Developed By: iNFOTYKE
KHADC Khasi Lineage Bill
A Bill that seeks to bring radical societal changes cannot be passed in haste. The Khasi Social Custom of Lineage Act 1997, which was passed by the Khasi Hills Autonomous District Council (KHADC) in March 1997, and received the Governor’s assent in February, 2005 was recently amended to add two rigid clauses relating to marriage of a Khasi woman to a non-Khasi man. The latest amendments seek to strip a woman who marries a non-Khasi and her off-springs of their Khasi and Schedule Tribe status. Under Para 3 of the Sixth Schedule the District Councils can makes laws on marriage, divorce and social customs but those laws must stand judicial scrutiny and must be compliant with the freedoms guaranteed by the Constitution. Archaic customs and traditions of the past which have suppressed women’s rights cannot be brought in as baggage if they violate the principle tenets of the Constitution.
In a matrilineal society where lineage is from the mother’s clan line this amended Bill has serious and far reaching ramifications. It means that if the Bill is passed there could be many women and children who would no longer be Khasis because they have, in effect, been socially ostracised. The 29 Councillors who have passed the Bill have trotted out a weak argument that it does not infringe into the Constitutional rights of a woman to marry anyone she chooses. But they then show their fangs by putting a rider that if a woman marries a non-Khasi she does do so at the risk of losing her Khasi identity and with it the concessions she enjoys as a Scheduled Tribes. So the precondition set before women today is that if they want to continue to be Khasi and enjoy the ST benefits they should marry a Khasi male. But is marriage so transactional and emotionless? The very term marriage is a mutual desire of a man and a woman to share their lives, and if they choose to, then to give birth to offsprings.

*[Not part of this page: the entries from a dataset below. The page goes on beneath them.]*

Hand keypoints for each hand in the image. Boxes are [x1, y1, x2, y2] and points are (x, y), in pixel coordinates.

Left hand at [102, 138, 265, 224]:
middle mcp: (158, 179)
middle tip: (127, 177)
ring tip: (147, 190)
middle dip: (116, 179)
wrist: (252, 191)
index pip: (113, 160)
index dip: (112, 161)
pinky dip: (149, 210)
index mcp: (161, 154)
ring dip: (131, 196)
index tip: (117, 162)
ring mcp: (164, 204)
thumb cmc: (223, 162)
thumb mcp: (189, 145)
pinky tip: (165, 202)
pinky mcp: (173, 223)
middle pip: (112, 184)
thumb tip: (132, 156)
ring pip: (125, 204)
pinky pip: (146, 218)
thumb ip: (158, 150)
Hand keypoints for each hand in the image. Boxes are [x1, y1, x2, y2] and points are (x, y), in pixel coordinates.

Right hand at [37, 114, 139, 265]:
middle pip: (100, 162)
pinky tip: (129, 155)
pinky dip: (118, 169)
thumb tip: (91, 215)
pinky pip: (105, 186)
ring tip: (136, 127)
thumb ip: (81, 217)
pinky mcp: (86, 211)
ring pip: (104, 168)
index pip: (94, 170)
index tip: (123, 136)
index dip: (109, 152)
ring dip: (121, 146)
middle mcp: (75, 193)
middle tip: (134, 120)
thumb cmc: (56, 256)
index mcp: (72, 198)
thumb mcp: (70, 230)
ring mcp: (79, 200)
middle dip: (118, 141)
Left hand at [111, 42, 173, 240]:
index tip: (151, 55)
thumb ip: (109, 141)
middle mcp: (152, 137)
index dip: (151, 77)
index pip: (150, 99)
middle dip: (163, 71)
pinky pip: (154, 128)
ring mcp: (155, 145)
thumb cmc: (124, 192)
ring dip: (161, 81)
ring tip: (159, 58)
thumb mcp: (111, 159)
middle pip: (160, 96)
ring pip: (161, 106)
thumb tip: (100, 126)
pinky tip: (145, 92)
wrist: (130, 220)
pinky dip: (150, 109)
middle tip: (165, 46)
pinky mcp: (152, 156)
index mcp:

No one in their right minds and certainly not a Constitutionally created institution like the District Council should venture into something as private and personal as a marriage.
More than anything else this hastily passed Bill was not even debated and put up for public scrutiny. So the question is why the haste? The answer is clear. More than a genuine concern for the Khasi society it is self-serving politics of those in the Khasi Hills District Council who will be seeking re-election in early 2019, which weighs more heavily. This is where the real problem lies.